A pesar de que la depresión y sus síntomas afectan en mujeres y en hombres por igual, la realidad es, según las investigaciones, que las mujeres suelen ser más diagnosticadas con este trastorno.

¿Cómo ayudamos a una mujer con depresión?

1. Sugerir la ayuda de un profesional
Lo primero que hay que tener en cuenta es que la depresión es una enfermedad que puede llegar a ser muy grave, y que por lo tanto se hace necesaria la intervención terapéutica de manos de un profesional.
En este caso, algo que sí se puede hacer es persuadir a la persona y convencerla para que busque ayuda o asistencia psicológica. Aunque esta tarea no vaya a resultar sencilla es sumamente necesario. Mediante conversaciones tranquilas y con mucho tacto y sutileza, la familia debe insistir en la idea de visitar a un profesional y, si fuera necesario, ofrecerse a acompañarle.

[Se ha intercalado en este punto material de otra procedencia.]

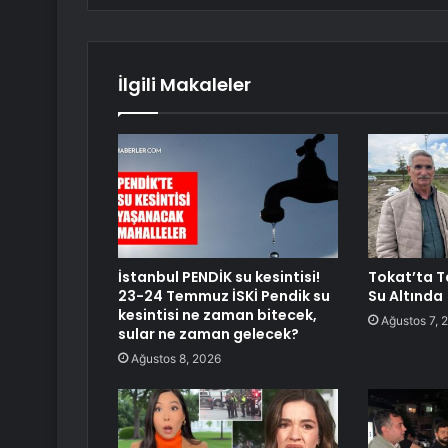
İlgili Makaleler
İstanbul PENDİK su kesintisi!
Tokat’ta T
23-24 Temmuz İSKİ Pendik su
Su Altında
kesintisi ne zaman bitecek,
Ağustos 7, 
sular ne zaman gelecek?
Ağustos 8, 2026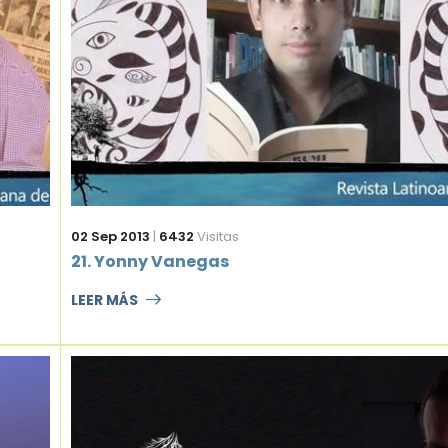
02 Sep 2013
|
6432
Visitas
21. Yonny Vanegas
LEER MÁS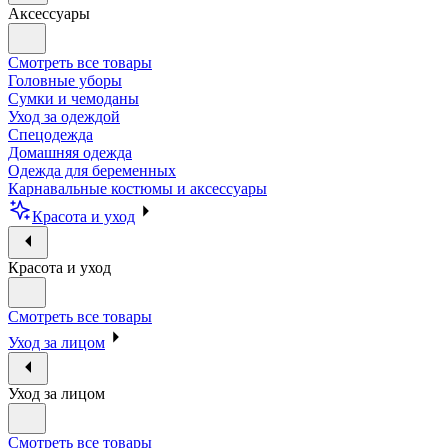
Аксессуары
Смотреть все товары
Головные уборы
Сумки и чемоданы
Уход за одеждой
Спецодежда
Домашняя одежда
Одежда для беременных
Карнавальные костюмы и аксессуары
Красота и уход
Красота и уход
Смотреть все товары
Уход за лицом
Уход за лицом
Смотреть все товары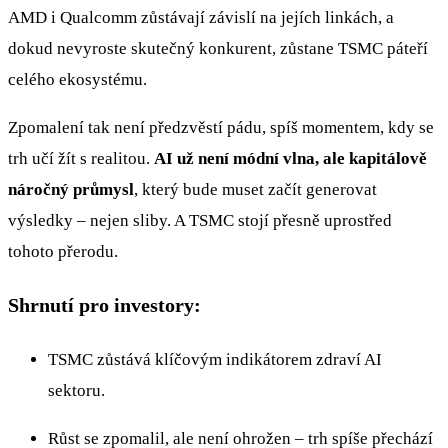
AMD i Qualcomm zůstávají závislí na jejích linkách, a
dokud nevyroste skutečný konkurent, zůstane TSMC páteří
celého ekosystému.
Zpomalení tak není předzvěstí pádu, spíš momentem, kdy se
trh učí žít s realitou.
AI už není módní vlna, ale kapitálově
náročný průmysl
, který bude muset začít generovat
výsledky – nejen sliby. A TSMC stojí přesně uprostřed
tohoto přerodu.
Shrnutí pro investory:
TSMC zůstává klíčovým indikátorem zdraví AI
sektoru.
Růst se zpomalil, ale není ohrožen – trh spíše přechází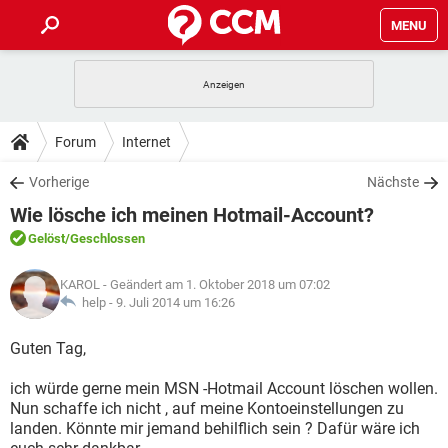
MENU
HOME
SPIELE
STREAMING
TIPPS & TRICKS
Forum
Internet
ANDROID
IOS
SPIELE
STREAMING
DOWNLOADS
Vorherige
Nächste
WINDOWS 10
INSTAGRAM
ANDROID
IOS
Wie lösche ich meinen Hotmail-Account?
WHATSAPP
SPIELE
TIKTOK
STREAMING
FORUM
WINDOWS 10
INSTAGRAM
Gelöst
/Geschlossen
FACEBOOK
ANDROID
HARDWARE
IOS
WHATSAPP
SPIELE
TIKTOK
STREAMING
LEXIKON
WINDOWS 10
KAROL
- Geändert am 1. Oktober 2018 um 07:02
INSTAGRAM
FACEBOOK
ANDROID
HARDWARE
IOS
help -
9. Juli 2014 um 16:26
WHATSAPP
SPIELE
TIKTOK
STREAMING
WINDOWS 10
INSTAGRAM
Guten Tag,
FACEBOOK
ANDROID
HARDWARE
IOS
WHATSAPP
TIKTOK
ich würde gerne mein MSN -Hotmail Account löschen wollen.
WINDOWS 10
INSTAGRAM
FACEBOOK
HARDWARE
Nun schaffe ich nicht , auf meine Kontoeinstellungen zu
WHATSAPP
TIKTOK
landen. Könnte mir jemand behilflich sein ? Dafür wäre ich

2. Evitar los consejos sobre la vida
Aunque la voluntad de ayudar siempre sea positiva, las sugerencias para animar a la persona mediante consejos para que se sienta mejor, para que reflexione acerca de lo que tiene, o a través de invitaciones continuas para salir y realizar actividades son absolutamente ineficaces, llegando incluso a ser contraproducentes y provocando más malestar en la persona.

3. Tener en cuenta los complejos asociados al género
Varias investigaciones muestran que los roles de género y los estereotipos sobre lo que representa ser «un hombre» y «una mujer» pueden llegar a obstaculizar la búsqueda de ayuda por parte de las personas que sufren depresión. Por ejemplo, muchos hombres consideran que exponer sus vulnerabilidades emocionales resulta humillante, lo cual vuele más complicado que se comprometan con el proceso de mejorar su salud mental; y muchas mujeres deciden dejar de priorizar su bienestar con tal de no dejar de dar apoyo a sus seres queridos desde el rol de «madre» o de «esposa».
Así pues, para ayudar a una persona con depresión, hay que considerar si ese individuo es proclive por verse afectado por esos roles de género y hablarle sobre su problema de un modo que no le haga sentir culpa o vergüenza por el hecho de darle a su salud mental la importancia que merece.

4. Mantenerse a su lado


Dicho lo anterior, aquello que realmente necesita una persona con depresión es que las personas que le rodean se muestren empáticas, que manifiesten su comprensión y que puedan estar a su lado cuando lo necesiten.

5. Reforzar sus puntos fuertes
Debido a disminución de la autoestima y a la infravaloración que sufre, la persona deprimida tiende a rechazar y no admitir los avances que realiza durante el proceso de tratamiento. Estas personas tienden a destacar sus deficiencias o carencias y a obviar su potencial y sus éxitos. Para ayudarle, es vital que sus círculos más cercanos sean capaces de poner énfasis en aquellas habilidades, capacidades o éxitos que posea la persona.

6. Respetar su silencio
No tiene ningún sentido obligar o forzar a una persona con depresión para que hable o transmita lo que siente, así como para que esta sea sociable, dado que no es algo que esté bajo su control. Este tipo de intentos de acercamiento suelen provocar más tensión y sentimientos de incomprensión en la persona.

7. Transmitirle esperanza
Es necesario convencerle de que la depresión es una enfermedad con tratamiento y cura y que si sigue las pautas de la intervención conseguirá mejorar.

8. No solicitar explicaciones
En muchas ocasiones, y con la intención de intentar comprender qué le pasa para así poder ayudar, se presiona a la persona para que intente contar qué le ocasiona este sufrimiento. Sin embargo, la depresión no es una enfermedad causada por un solo factor, y en la mayoría de ocasiones ni tan solo la propia persona sabe qué le ha llevado a tal extremo. Por lo tanto, pedir explicaciones racionales cuando la persona no se encuentra en una situación racional no tiene ningún sentido, y solamente desencadenará sentimientos de frustración e irritación.

9. Cuidar la propia salud emocional
Los estados anímicos depresivos pueden llegar a ser contagiosos si la persona no es consciente de ello. Ver sufrir a alguien querido puede desencadenar un gran malestar emocional por lo que la persona debe estar protegida ante este posible riesgo.